To the shock of the pollsters, however, the left lost.

In Australia, the Liberals are the conservative party, and so it was the conservatives who won a surprise victory. In a 151-seat House of Representatives, the Liberal Party, with its longtime coalition partner the Nationals, have so far won (or lead in) 78 seats, with Labor well behind at 67 seats, and six seats going to minor parties.

The Labor leader, Bill Shorten, has already resigned, saying, “It is obvious that Labor will not be able to form the next government.”

The current and now future prime minister of Australia, Scott Morrison, said simply, “I’ve always believed in miracles.”

Morrison ran a canny campaign that allowed his party to recover after it ousted Malcolm Turnbull, the former Liberal prime minister, last August.

A social conservative and devout Christian, Morrison’s appeal was folksy, with slogans like “a fair go for those who have a go.” In the U.S., we’d say “a fair deal if you try.” Different words, but the same sentiment.

Labor, by contrast, ran mostly on climate change. On Sunday, in fact, The New York Times led with the story “It was supposed to be Australia’s climate change election. What happened?”

What happened was very simple: The silent majority turned out to be more interested in prosperity and job creation than they were in promises to clamp down on coal mining.

That majority was very silent. Labor was ahead on every single election poll for the past month. It even led in the exit polling. The Australian people did not want to tell the pollsters that they had voted conservative, but they did actually want to vote conservative.

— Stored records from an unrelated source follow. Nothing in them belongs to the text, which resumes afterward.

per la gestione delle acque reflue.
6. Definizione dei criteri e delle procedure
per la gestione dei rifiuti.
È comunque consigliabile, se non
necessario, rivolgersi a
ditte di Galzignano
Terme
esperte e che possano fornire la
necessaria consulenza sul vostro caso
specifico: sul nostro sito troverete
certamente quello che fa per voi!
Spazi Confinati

Apart from the stunning Liberal victory, the most surprising thing about the election was how well two smaller parties did. The big parties all lost votes. The Liberals lost 0.6% of their vote from the last election in 2013, while Labor lost 0.9%. The Greens were also down 0.2%.

The only parties that gained a significant number of votes? Two right-wing populist parties, the United Australia Party and the One Nation Party, which together picked up 5.1% of the vote.

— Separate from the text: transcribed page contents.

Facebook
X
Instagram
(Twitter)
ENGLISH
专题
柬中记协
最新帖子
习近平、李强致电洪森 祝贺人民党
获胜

The Australian conservative victory wasn’t the only significant election result in Asia over the weekend. India also finished its long election process, and there, Prime Minister Narendra Modi appears to have won a major victory, winning between 280 and 315 seats in Parliament. Modi needs only 272 seats for a majority.

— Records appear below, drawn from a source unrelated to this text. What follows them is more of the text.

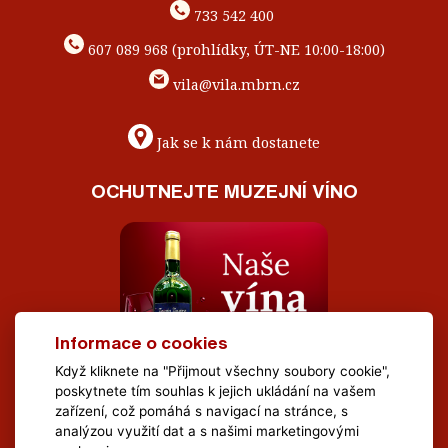
733 542 400
607 089 968 (prohlídky, ÚT-NE 10:00-18:00)
vila@vila.mbrn.cz
Jak se k nám dostanete
OCHUTNEJTE MUZEJNÍ VÍNO
Informace o cookies
Když kliknete na "Přijmout všechny soubory cookie",
poskytnete tím souhlas k jejich ukládání na vašem
zařízení, což pomáhá s navigací na stránce, s
analýzou využití dat a s našimi marketingovými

When coupled with Prime Minister Benjamin Netanyahu’s victory in April elections in Israel, the electoral results of the past few months have seen surprising victories for conservative parties.

Australia, India, and Israel are remarkably different places. Their definitions of “conservative” also differ. You can’t draw any big lessons from all of these victories—except that parties from the right end of national political spectrums are often more popular than the pollsters recognize.

But certainly, the lesson from Australia for the beleaguered Conservative Party in Britain is clear. Being behind in the polls is not a death sentence.

Conservatives need to avoid fashionable causes, and emphasize the basics—economic competence, fairness for those who try, law and order, national defense, and national sovereignty.

In Britain, support for the Conservative Party has collapsed over the past year, with one influential pollster commenting:

While one can never be certain about what has caused changes in voting intention, it is hard to avoid the obvious conclusion that they are shedding support to more unambiguously pro-Brexit parties like UKIP and the Brexit party. … Across the board, Conservative support seems to be falling away.

Here’s a tip for our British Conservative friends: Conservative parties that do conservative things win elections. Conservative parties that don’t do them, or don’t know what to do, don’t win elections.

British Prime Minister Theresa May has completely failed to do conservative things, and so, 63% of her own supporters say she has been a poor or a terrible prime minister.

May’s time, as that pollster put it, is therefore “essentially up.” Her successor had better learn the lesson from Australia—and learn it fast.